What do you think 2022 will hold for furniture design?
The last two years have been dominated by how Covid has changed our lives, but global warming will change the world more radically. The pandemic has made us all consider our fragility and realise that, while we are in an extraordinary age of technological development, we are not in control of this planet.
Facing these complexities and contradictions, we are slowly waking to the need for new models of consumption. We must exchange the desire for cheap, new and transient with other qualities such as value, circular and longevity. The self-defeating singular target of cheaper may finally be threatened by an awakening consumer, designer and manufacturer alike. The swing of the pendulum may have gone as far as it can towards cheap as a commercial nirvana. In this sea of global products and choice we lack the local, the handmade, the original. The stories and the narratives are missing.
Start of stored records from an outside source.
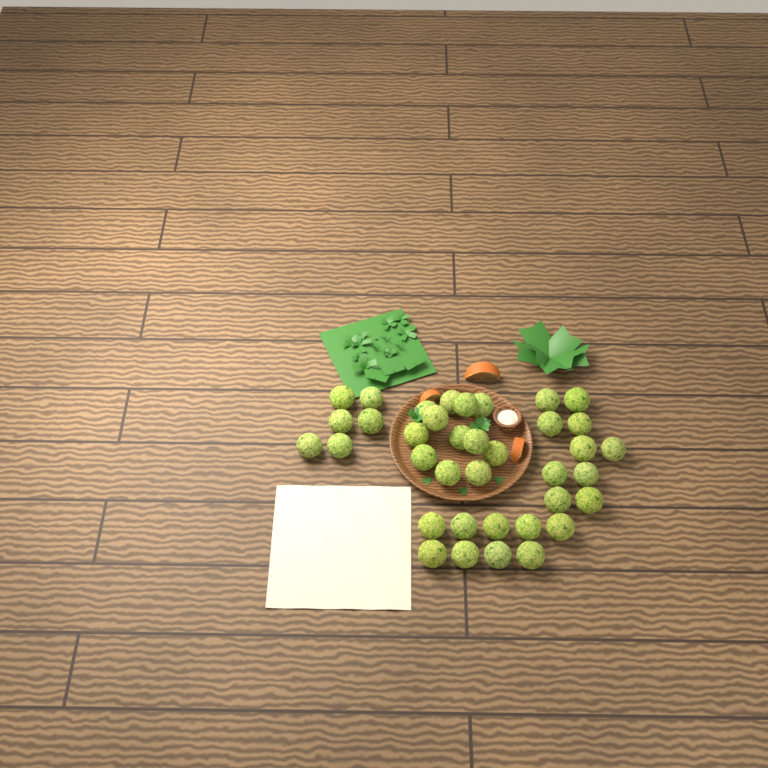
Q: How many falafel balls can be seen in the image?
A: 37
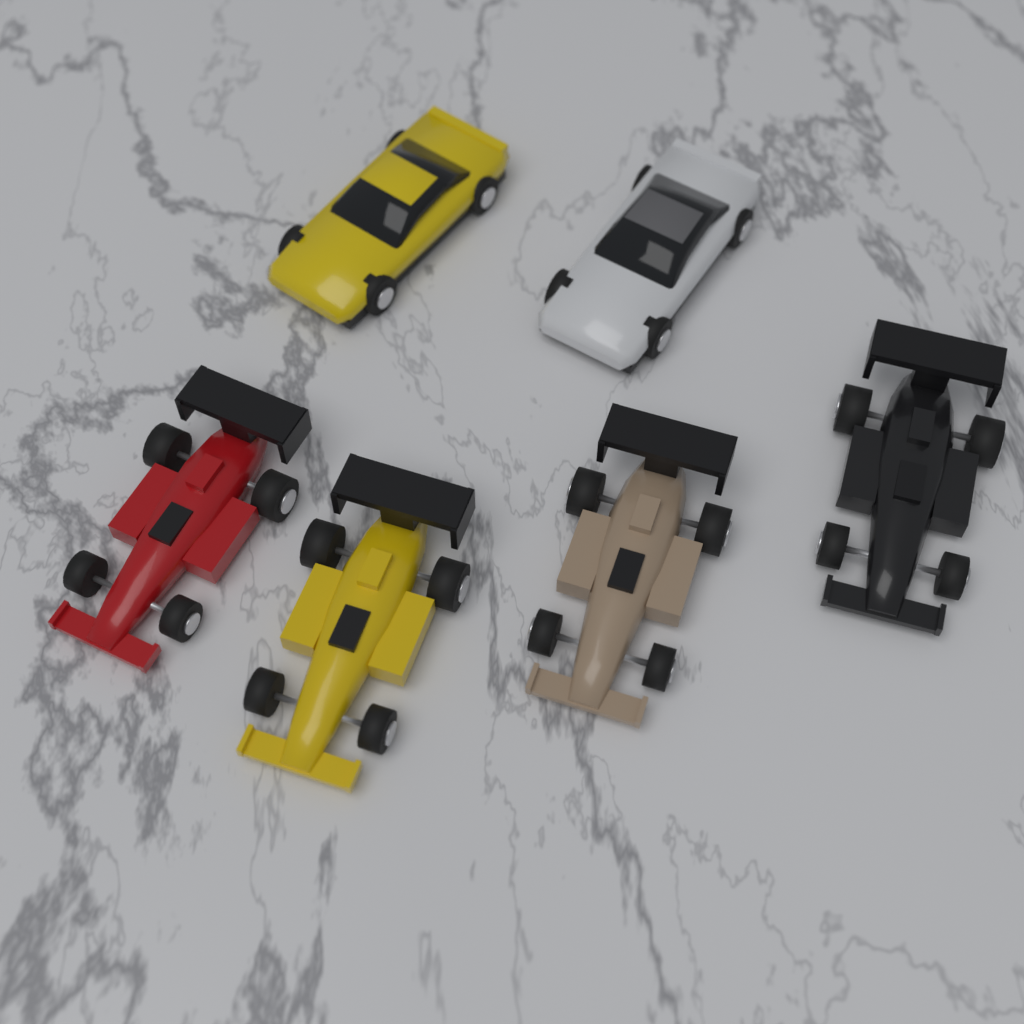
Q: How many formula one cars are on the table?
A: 4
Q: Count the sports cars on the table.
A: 2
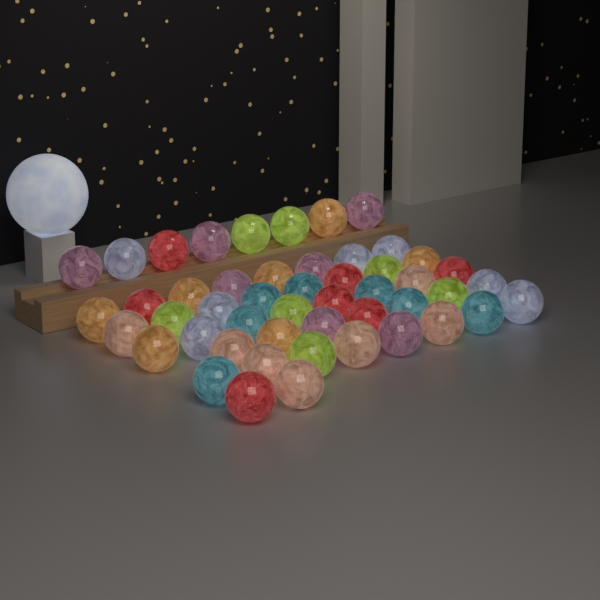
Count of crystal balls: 49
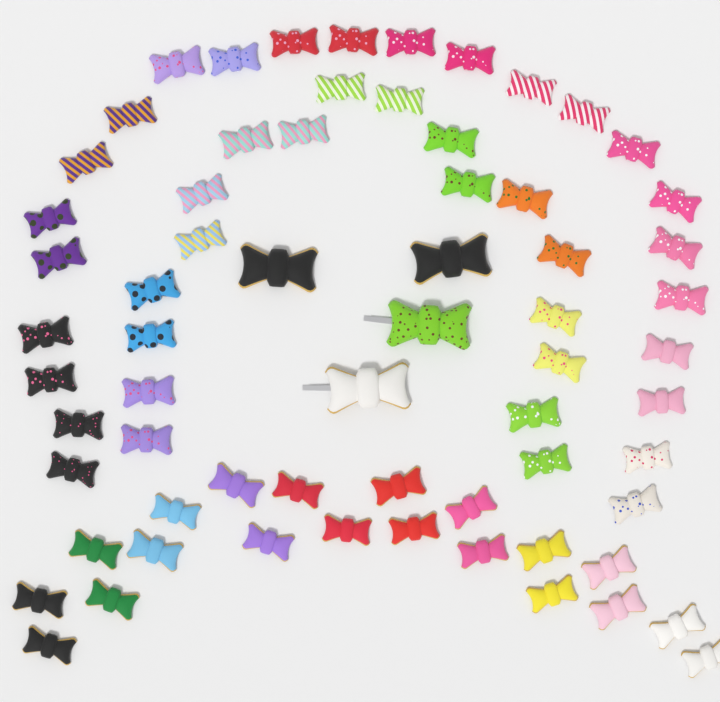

Adding pressure to a broken model, current supply problems and unpredictable material prices place further pressure on companies to deliver something other than cheap. It’s no longer a reliable road to profit. Delivering something unique and something of quality (sustainable and long lasting) presents a real opportunity for change, which will continue to be evidenced this coming year with new start-ups and challengers offering something different. Beyond design, the difference will be based around products having a visible and measurable impact on our world allowing the consumer to make an informed decision about their purchase.
What was your favourite furniture design project from 2021?
SCP and specifically Sheridan Coakley has a long history of finding and supporting innovative design. Historically these pieces have often been simple in production, limited in complexity but nevertheless relevant, charming and enduring.
Last year Sheridan teamed up with The Ishinomaki Laboratory in Japan to develop a collection of pieces with a large group of designers which was presented at LDF. The Ishinomaki workshops were set up for locals in an area of Japan devastated by the tsunami in 2011. According to the SCP website, “the community-run company has a thoughtful approach to design. They strive to push the DIY concept forward, empower people and form a basis for collaboration and resourcefulness.” It’s clearly a worthwhile initiative. The resulting simplicity of the timber sections and the common approach to the build is a welcome relief and alternative to the often slick and rather bland results of mass-produced items, which for want of a better phrase, seem to have had the corners knocked off. An eclectic mix of pieces from whimsical to practical, all with charm and economy and most with corners all intact.